Les conflits au sein de la Droite Unie (Zjednoczona Prawica), la coalition formant le groupe PiS à la Diète, sont récurrents, mais les manœuvres préventives de Jarosław Kaczyński pour s’allier les députés de Kukiz’15 ainsi que le rôle qui lui est imputé dans la scission interne du parti de Gowin provoquée par Adam Bielan, qui aurait rencontré en tête à tête le leader du PiS juste avant la dispute qui l’a opposé à Jarosław Gowin, laissent penser que le blocage par Gowin de l’élection présidentielle par correspondance en mai 2020 avait été mal digéré. Pourtant, ainsi que le font remarquer de nombreux commentateurs, y compris parmi ceux plutôt favorables au PiS, Gowin avait alors sauvé l’élection présidentielle d’une grave crise de légitimité.

Officiellement cependant, ce qui a poussé le Premier ministre à remercier son ministre du Développement, du Travail et des Technologies, c’est son opposition bruyante aux hausses d’impôts prévues pour les petits entrepreneurs dans la stratégie économique post-pandémique « Ordre polonais » voulue par le PiS. Gowin se présente comme un libéral-conservateur, c’est-à-dire comme un partisan du libéralisme économique et de politiques sociétales conservatrices. Au sein du gouvernement Morawiecki, il était cependant devenu récemment le plus chaud partisan de la mise en place, sur le modèle français, d’une ségrégation des personnes non vaccinées contre le Covid 19.

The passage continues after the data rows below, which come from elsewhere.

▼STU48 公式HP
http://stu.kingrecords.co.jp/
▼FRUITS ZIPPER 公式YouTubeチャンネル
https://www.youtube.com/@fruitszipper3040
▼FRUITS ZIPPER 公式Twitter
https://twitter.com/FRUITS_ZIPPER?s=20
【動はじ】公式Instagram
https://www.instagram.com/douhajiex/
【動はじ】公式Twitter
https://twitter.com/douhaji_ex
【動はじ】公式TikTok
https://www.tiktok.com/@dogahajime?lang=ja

Après avoir quitté la coalition Droite unie, Jarosław Gowin a déclaré qu’il voterait en faveur de la révocation d’Elżbieta Witek de la présidence de la Diète. Pour révoquer Witek, l’opposition doit cependant constituer une majorité en faveur d’un autre candidat à ce poste, ce qui n’est pas mince affaire. Autant la Coalition civique pourrait-elle probablement s’entendre avec Gowin et avec la Gauche (Lewica) et la Coalition polonaise, ainsi qu’avec le parti Pologne 2050 (Polska 2050) du centriste Szymon Hołownia, autant il sera difficile de s’entendre avec le groupe Confédération (Konfederacja) formé par les nationalistes et les libertariens. Ceux-ci, forts de leurs 11 députés, ont déjà posé leurs conditions : les autres groupes d’opposition doivent en retour s’engager par écrit à soutenir leur projet de loi « Stop à la ségrégation sanitaire » et à bloquer le programme économique « Ordre polonais ». Or, en ce qui concerne les restrictions sanitaires, les groupes du centre et de gauche estiment au contraire que le gouvernement Morawiecki n’en fait pas assez.

Pour le président du groupe PiS à la Diète, Ryszard Terlecki, le remplacement d’Elżbieta Witek par un député de l’opposition conduirait inévitablement à des élections anticipées d’ici au printemps prochain. Ce scénario est assez improbable, mais il pourrait se produire si le PiS ne parvient plus à faire passer ses principaux projets de loi, même avec Witek à la présidence de la Diète. Or depuis maintenant une dizaine de mois, s’il reste majoritaire, le parti de Kaczyński  ne bénéficie plus dans les sondages d’un soutien qui lui permettrait de remporter la majorité absolue comme en 2015 et 2019.